Fit. With the 3 rolls, the bottom was approximately mid-calf and the top almost to the bottom of my rib cage. Not uncomfortably high.

modesty. I could see using this around camp when the weather cooled considerably. As Turk mentioned, it would very advisable to make sure you have something underneath if you are not solo.

Insects. Since the weather would probably be pretty cool to prompt it's use, I am assuming that insects would not be a concern.

camp wear. With a jacket on top, it could act very well to keep you warm and serve as a 3 season top or under quilt (the simple rectangle works beautifully for a Bridge Hammock under quilt and fits like a well fitted glove there) as well as camp wear.

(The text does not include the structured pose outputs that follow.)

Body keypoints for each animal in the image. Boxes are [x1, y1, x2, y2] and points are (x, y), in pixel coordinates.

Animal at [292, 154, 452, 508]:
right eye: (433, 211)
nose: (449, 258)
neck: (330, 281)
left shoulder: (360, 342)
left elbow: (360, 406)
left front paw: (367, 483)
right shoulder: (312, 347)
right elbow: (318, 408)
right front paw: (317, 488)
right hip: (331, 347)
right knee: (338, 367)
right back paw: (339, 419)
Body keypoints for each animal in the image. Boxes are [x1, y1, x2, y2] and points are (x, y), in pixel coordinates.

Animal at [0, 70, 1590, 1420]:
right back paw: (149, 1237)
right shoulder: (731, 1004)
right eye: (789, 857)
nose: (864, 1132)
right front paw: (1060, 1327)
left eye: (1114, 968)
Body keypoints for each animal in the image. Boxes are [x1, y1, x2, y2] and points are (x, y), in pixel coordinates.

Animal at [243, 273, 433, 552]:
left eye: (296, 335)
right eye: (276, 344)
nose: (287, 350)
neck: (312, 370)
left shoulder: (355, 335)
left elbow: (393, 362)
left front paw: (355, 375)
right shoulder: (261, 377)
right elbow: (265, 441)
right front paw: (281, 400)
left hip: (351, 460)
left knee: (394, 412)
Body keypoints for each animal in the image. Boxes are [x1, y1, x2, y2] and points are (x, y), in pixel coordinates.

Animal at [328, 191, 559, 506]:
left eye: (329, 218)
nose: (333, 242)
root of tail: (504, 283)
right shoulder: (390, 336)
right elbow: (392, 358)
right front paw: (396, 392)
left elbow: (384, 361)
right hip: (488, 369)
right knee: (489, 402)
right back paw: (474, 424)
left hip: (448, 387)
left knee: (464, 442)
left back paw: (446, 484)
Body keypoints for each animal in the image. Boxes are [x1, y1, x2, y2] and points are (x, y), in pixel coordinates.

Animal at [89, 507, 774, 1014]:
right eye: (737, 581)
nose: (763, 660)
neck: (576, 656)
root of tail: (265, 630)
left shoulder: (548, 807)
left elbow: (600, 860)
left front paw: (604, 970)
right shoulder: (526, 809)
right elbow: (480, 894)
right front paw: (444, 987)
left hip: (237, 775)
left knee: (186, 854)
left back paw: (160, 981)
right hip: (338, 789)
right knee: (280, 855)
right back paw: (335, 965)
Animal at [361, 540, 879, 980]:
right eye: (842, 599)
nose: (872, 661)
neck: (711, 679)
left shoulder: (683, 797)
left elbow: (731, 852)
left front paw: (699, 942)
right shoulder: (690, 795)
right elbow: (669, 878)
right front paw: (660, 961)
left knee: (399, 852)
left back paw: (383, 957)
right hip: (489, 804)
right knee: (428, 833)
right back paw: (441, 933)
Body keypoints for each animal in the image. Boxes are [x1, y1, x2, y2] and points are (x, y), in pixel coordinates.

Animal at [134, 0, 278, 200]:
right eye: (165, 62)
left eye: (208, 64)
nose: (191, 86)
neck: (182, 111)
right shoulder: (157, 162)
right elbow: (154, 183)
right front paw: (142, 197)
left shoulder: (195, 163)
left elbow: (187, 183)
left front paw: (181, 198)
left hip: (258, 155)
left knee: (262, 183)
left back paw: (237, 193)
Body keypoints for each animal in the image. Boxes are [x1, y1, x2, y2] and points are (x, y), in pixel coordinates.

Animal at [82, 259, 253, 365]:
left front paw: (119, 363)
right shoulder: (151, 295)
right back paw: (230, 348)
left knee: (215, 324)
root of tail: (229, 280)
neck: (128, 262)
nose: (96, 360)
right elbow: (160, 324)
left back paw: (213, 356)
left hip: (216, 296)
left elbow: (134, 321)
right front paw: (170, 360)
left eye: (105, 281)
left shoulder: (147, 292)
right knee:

Coverage. The liner could be shifted up to free the legs more or down to the ankles for more warmth on the legs. The ability to adjust would be a definite advantage. The liner could also be folded so that it was 30"x80" and that would would give 4 layers of insulation and be even warmer over a shorter top to bottom area although it would be much harder to roll. Or 60"x60" to give more coverage top to bottom. That versatility could prove to be valuable.

Walking. Don't know that I would be comfortable walking a long distance with the liner as a sarong type garment. But then, if my clothing had been reduced to the liner, I could manage.


Other than bath towels, I have never worn anything like a skirt, but other than the normal "macho" reaction, wearing the liner in this manner would not bother me unduly. Especially since it would conveniently keep me warm when others might be more than a tad colder. :biggrin:

dropkick
2007-09-13, 02:02
I took an old crib sheet that I had in the rags and sewed it into a tube. Thought I'd give it a trial run around the house before I tried it anyplace else.

It's surprisingly warm and comfortable.
Quick and easy to put on.

I'm not having a lot of trouble with slippage, though I could see it happening.
I think a safety pin could solve that problem though.

If nothing else I think I'm going to continue to use this around the house in the mornings - at least until bathrobe weather gets here.

SGT Rock
2007-09-13, 22:26
I'm too old fashion for doing it. But good luck.